Pilot plans have sparked hope for international students returning to Australia, but a student leader opines that more can be done.
The country’s “Fortress Australia” approach to the pandemic has had many ramifications, one of which includes negatively affecting the psyche of international students returning to Australia. Findings from Adventus show that the number of students applying to study abroad at Australian universities has plunged while the country’s borders remain closed.
Student sentiment on Australia has declined, with some interpreting its zero-COVID strategy approach as unwelcoming and insular. But the tide is turning — in August, Australian Prime Minister Scott Morrison said the country must start to learn to live with COVID-19 when higher vaccination targets are reached.
Plans to resuscitate its international student sector are blossoming. To date, the Australian government has endorsed International Student Arrival Plans for New South Wales (NSW), Queensland, Victoria and South Australia. These plans have offered hope for international students returning to Australia, and Oscar Zi Shao Ong is among the many students elated by this news.
“I am really glad to see the positive news around borders reopening and to see that NSW is removing the quarantine requirement,” said the national president of the Council of International Students Australia (CISA) to Study International. The country’s disjointed reopening plans, however, has sparked confusion for some.
“International students are extremely confused, with various pilot plans with different quarantine requirements being proposed and approved to date,” said Ong. “Most international students are fully vaccinated and [are] prepared to travel as soon as the borders open. International students add immense value to Australia and want certainty from the federal government to open borders to them.”
International students returning to Australia: Challenging times
Ong is the national president of the Council of International Students Australia, a not-for-profit, non-politically and non-commercially aligned organisation formed in response to the needs of international students for a unified voice.
He is currently pursuing his PhD in Mechanical Engineering at The University of Adelaide. As the national president of CISA, his tasks include representing international students in government key policy reviews.
“I was flying back to Adelaide to start my PhD studies as COVID-19 started to spread in Australia,” he said. As COVID-19’s spread worsened, the university transitioned online and asked PhD students and staff to work from home.
“It was an extremely disruptive period where I had to physically move computers and equipment back home. The lack of human interaction has certainly made me feel lonely at times,” said the Malaysian.
How online learning has impacted students
Online learning hasn’t always been smooth sailing for students.
“We have overwhelming feedback that online studies just aren’t working,” said Ong. “Additionally, this is not what international students paid for. They paid for quality, face-to-face education. Further to that, onshore students would have received better support in terms of engagements and social events.”
He added that offshore students suffer from a lack of belonging to their university, while some have never stepped foot on campus. “A recent report also suggests overseas students suffered from poor mental health, especially if they came from a country with a large amount of COVID cases,” he said.
International students returning to Australia: Vaccinated, and eager to return
Despite Australia’s gradual reopening, Ong said international students in Australia are facing unprecedented challenges in their studies and “deserve better.”
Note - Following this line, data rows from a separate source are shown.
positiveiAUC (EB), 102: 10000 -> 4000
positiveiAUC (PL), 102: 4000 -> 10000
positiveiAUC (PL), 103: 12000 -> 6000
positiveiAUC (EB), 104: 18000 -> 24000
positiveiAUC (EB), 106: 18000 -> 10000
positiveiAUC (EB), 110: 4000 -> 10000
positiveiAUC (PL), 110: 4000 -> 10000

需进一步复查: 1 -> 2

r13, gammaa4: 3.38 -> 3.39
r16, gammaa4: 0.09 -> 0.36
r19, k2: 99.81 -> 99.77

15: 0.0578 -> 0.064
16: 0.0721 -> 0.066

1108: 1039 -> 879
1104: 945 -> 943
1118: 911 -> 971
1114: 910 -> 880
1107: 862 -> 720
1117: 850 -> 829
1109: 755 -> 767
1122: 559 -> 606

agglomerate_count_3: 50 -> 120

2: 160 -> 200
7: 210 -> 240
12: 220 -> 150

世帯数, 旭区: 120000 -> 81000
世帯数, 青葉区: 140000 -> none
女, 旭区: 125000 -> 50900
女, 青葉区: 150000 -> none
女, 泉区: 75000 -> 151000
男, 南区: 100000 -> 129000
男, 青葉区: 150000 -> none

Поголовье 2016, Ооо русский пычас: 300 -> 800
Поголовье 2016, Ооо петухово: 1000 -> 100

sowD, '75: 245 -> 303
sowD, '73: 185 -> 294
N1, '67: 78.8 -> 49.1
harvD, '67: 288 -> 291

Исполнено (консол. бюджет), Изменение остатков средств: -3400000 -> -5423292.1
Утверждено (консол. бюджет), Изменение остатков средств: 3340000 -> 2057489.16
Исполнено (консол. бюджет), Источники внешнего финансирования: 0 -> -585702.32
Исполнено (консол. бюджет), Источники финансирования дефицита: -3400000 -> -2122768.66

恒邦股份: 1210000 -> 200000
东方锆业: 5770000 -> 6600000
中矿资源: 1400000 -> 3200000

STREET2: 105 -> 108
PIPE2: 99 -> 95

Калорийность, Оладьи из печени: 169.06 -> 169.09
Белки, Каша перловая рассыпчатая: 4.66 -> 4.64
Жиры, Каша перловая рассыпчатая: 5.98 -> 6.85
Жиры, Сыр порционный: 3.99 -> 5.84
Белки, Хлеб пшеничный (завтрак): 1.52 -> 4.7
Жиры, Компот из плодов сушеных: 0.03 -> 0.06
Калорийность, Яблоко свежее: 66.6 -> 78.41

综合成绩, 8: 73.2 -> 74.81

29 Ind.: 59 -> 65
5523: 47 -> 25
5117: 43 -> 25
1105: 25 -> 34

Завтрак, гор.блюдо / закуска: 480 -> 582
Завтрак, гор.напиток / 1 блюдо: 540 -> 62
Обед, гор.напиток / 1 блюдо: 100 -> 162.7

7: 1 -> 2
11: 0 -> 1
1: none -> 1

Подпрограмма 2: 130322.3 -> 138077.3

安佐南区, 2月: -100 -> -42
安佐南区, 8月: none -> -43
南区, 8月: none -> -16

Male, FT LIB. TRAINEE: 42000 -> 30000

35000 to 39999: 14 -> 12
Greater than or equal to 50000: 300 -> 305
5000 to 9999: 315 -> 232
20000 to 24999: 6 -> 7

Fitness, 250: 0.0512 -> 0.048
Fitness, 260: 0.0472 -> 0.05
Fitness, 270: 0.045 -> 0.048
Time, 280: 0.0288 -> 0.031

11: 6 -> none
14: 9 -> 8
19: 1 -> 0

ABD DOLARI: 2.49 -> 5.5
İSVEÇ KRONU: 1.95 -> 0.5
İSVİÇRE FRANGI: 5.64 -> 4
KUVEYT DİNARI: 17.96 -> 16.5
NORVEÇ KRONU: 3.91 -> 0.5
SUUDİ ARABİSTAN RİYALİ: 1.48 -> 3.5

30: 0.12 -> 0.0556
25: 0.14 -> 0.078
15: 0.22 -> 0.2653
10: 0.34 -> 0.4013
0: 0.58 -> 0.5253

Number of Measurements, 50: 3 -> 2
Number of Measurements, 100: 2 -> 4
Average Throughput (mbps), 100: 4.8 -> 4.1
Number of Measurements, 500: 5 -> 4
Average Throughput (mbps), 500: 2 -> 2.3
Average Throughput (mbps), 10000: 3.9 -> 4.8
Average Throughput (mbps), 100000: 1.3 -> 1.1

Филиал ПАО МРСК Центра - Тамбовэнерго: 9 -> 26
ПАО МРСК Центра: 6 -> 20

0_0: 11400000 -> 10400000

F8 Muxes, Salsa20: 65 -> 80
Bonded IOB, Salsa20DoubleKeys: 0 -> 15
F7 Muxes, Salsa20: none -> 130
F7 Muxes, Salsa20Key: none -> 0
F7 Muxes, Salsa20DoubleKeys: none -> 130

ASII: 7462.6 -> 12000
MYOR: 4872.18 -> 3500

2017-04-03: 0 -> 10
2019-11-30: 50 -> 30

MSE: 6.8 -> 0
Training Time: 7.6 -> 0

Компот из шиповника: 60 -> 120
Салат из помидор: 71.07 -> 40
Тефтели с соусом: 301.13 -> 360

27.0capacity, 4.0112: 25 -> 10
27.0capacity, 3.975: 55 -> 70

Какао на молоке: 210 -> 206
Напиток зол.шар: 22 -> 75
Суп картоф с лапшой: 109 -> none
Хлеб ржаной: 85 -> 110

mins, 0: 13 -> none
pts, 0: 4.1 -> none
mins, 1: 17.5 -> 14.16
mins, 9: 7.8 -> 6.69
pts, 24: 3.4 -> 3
“While we acknowledge and appreciate the current efforts in bringing international students back and the complexity behind the logistics, and several pilot plans approved to date, more needs to be done.”
Acknowledging the need for a safe return and public health safety, he said many international students are fully vaccinated and pose minimal risk.
“We note other countries such as the UK and Canada have successfully brought back their international students during the pandemic, and we hope that Australia would follow their footsteps and accelerate the current reopening. We look forward to continuing to work collaboratively with the government to bring international students back,” he said.